Information:
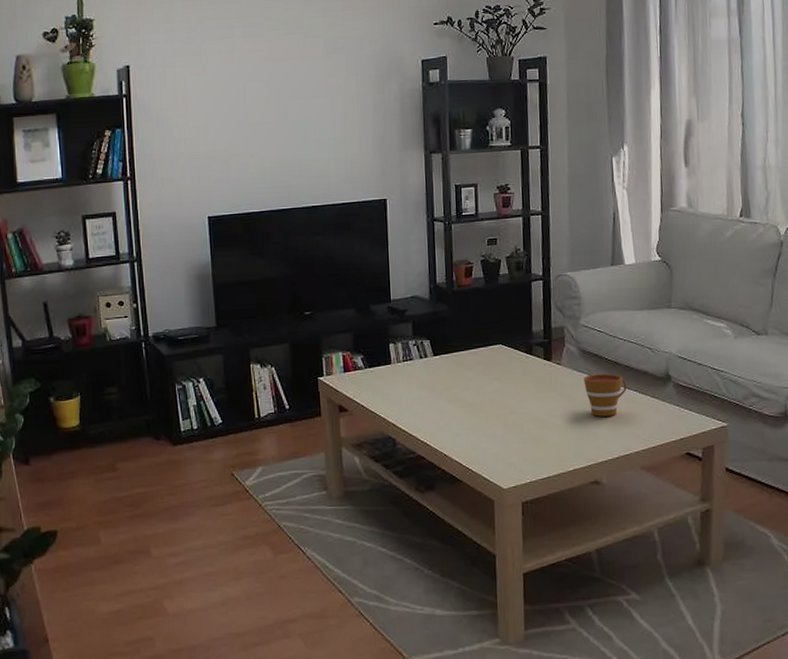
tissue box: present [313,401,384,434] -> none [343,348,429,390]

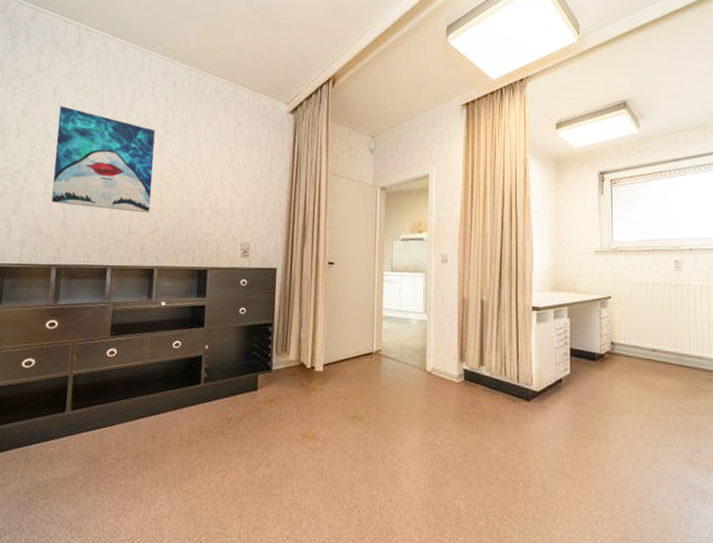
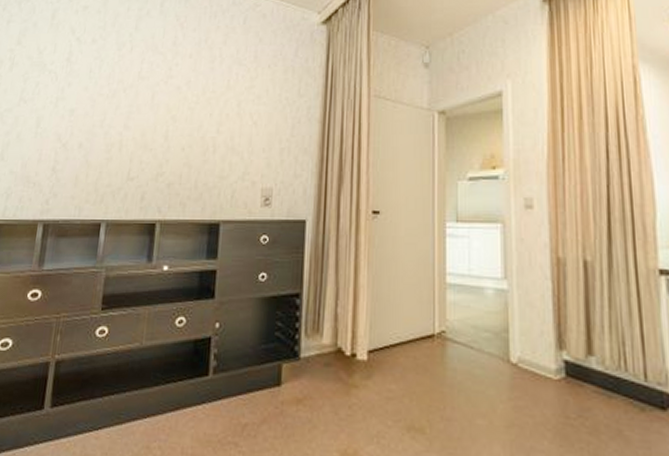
wall art: present [51,106,155,213] -> none [42,31,163,154]

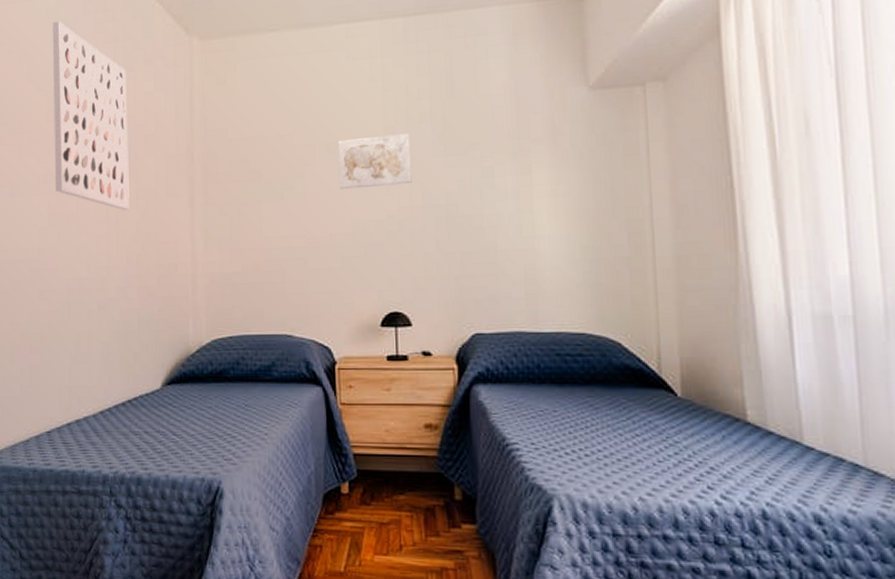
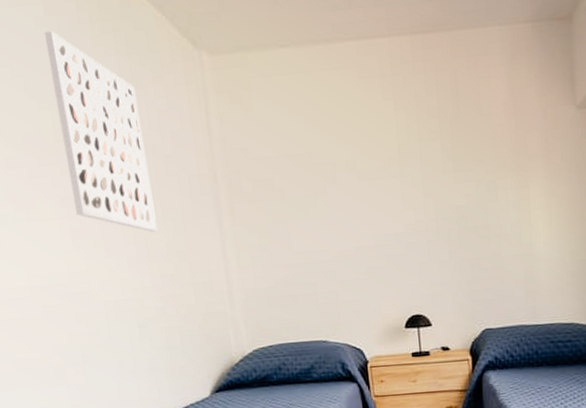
wall art: present [338,133,412,190] -> none [356,151,426,206]

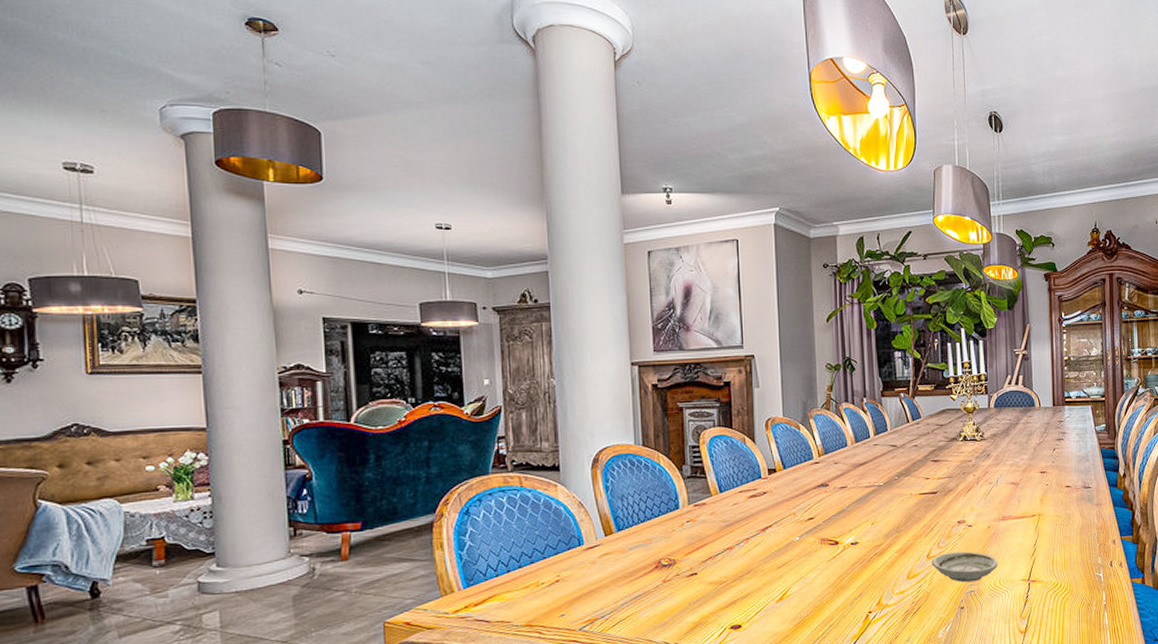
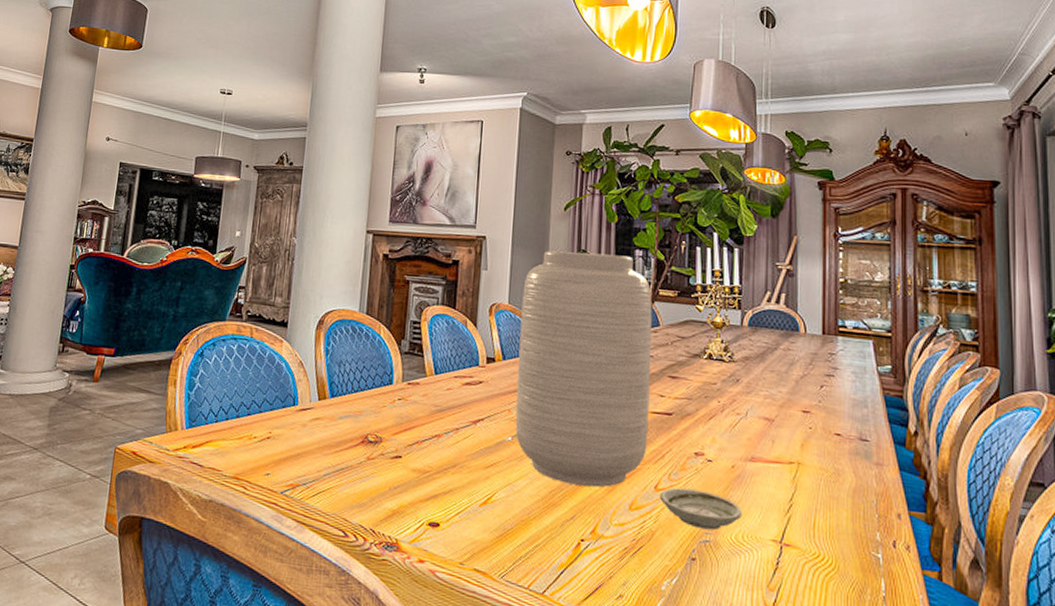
vase: none [795,358,918,568] -> present [515,250,652,488]

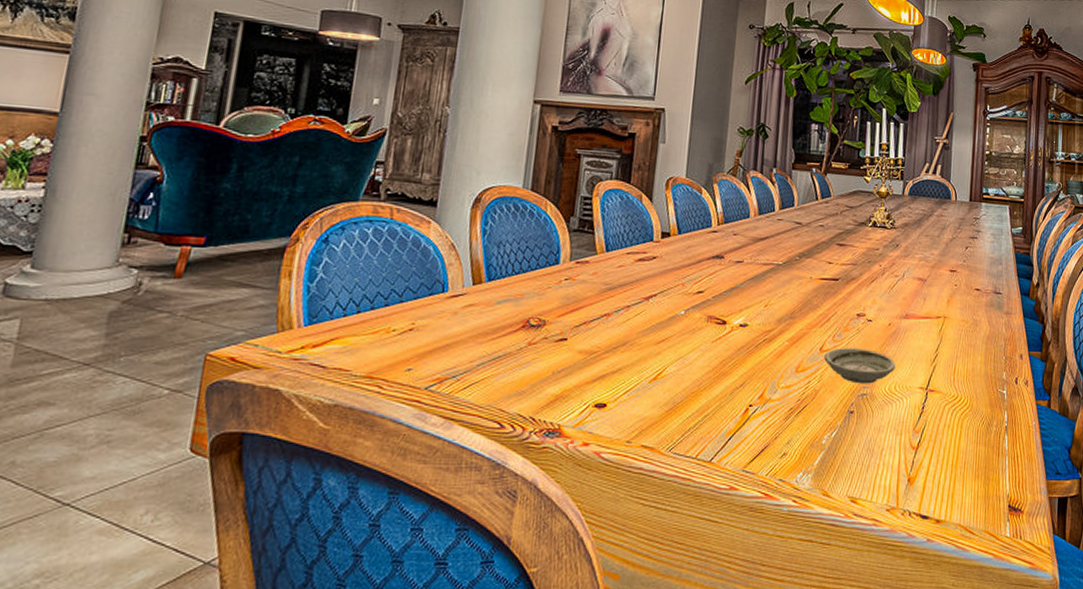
vase: present [515,250,652,488] -> none [688,123,825,354]

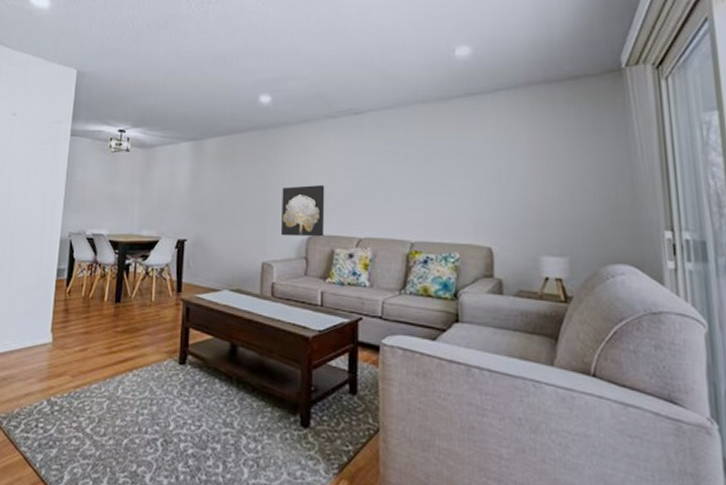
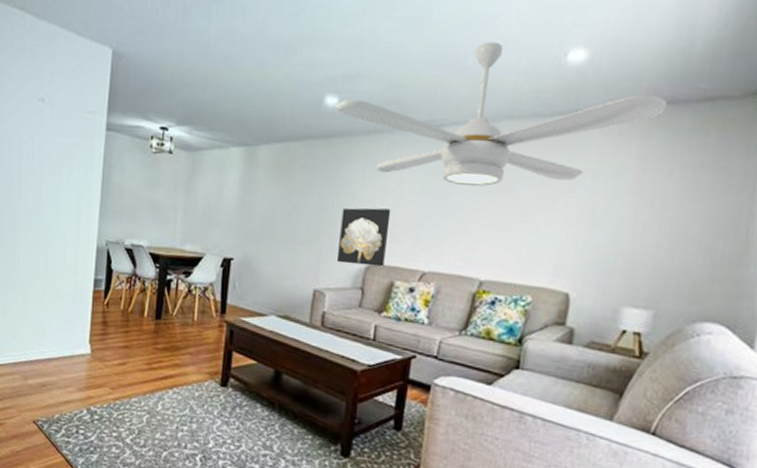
ceiling fan: none [269,45,542,161] -> present [335,41,667,187]

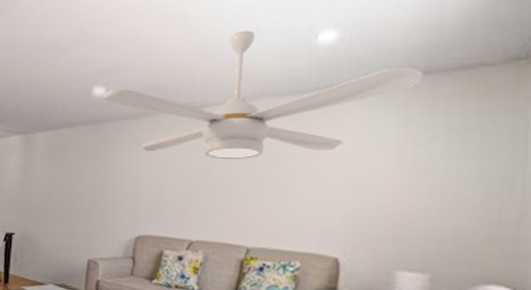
wall art: present [336,207,391,267] -> none [108,183,158,237]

How to complete this task: Exclude all images and restate the records above word for word.

Solution:
tissue box: present [313,401,384,434] -> none [343,348,429,390]

wall art: present [51,106,155,213] -> none [42,31,163,154]

wall art: present [338,133,412,190] -> none [356,151,426,206]

vase: none [795,358,918,568] -> present [515,250,652,488]

vase: present [515,250,652,488] -> none [688,123,825,354]

ceiling fan: none [269,45,542,161] -> present [335,41,667,187]

wall art: present [336,207,391,267] -> none [108,183,158,237]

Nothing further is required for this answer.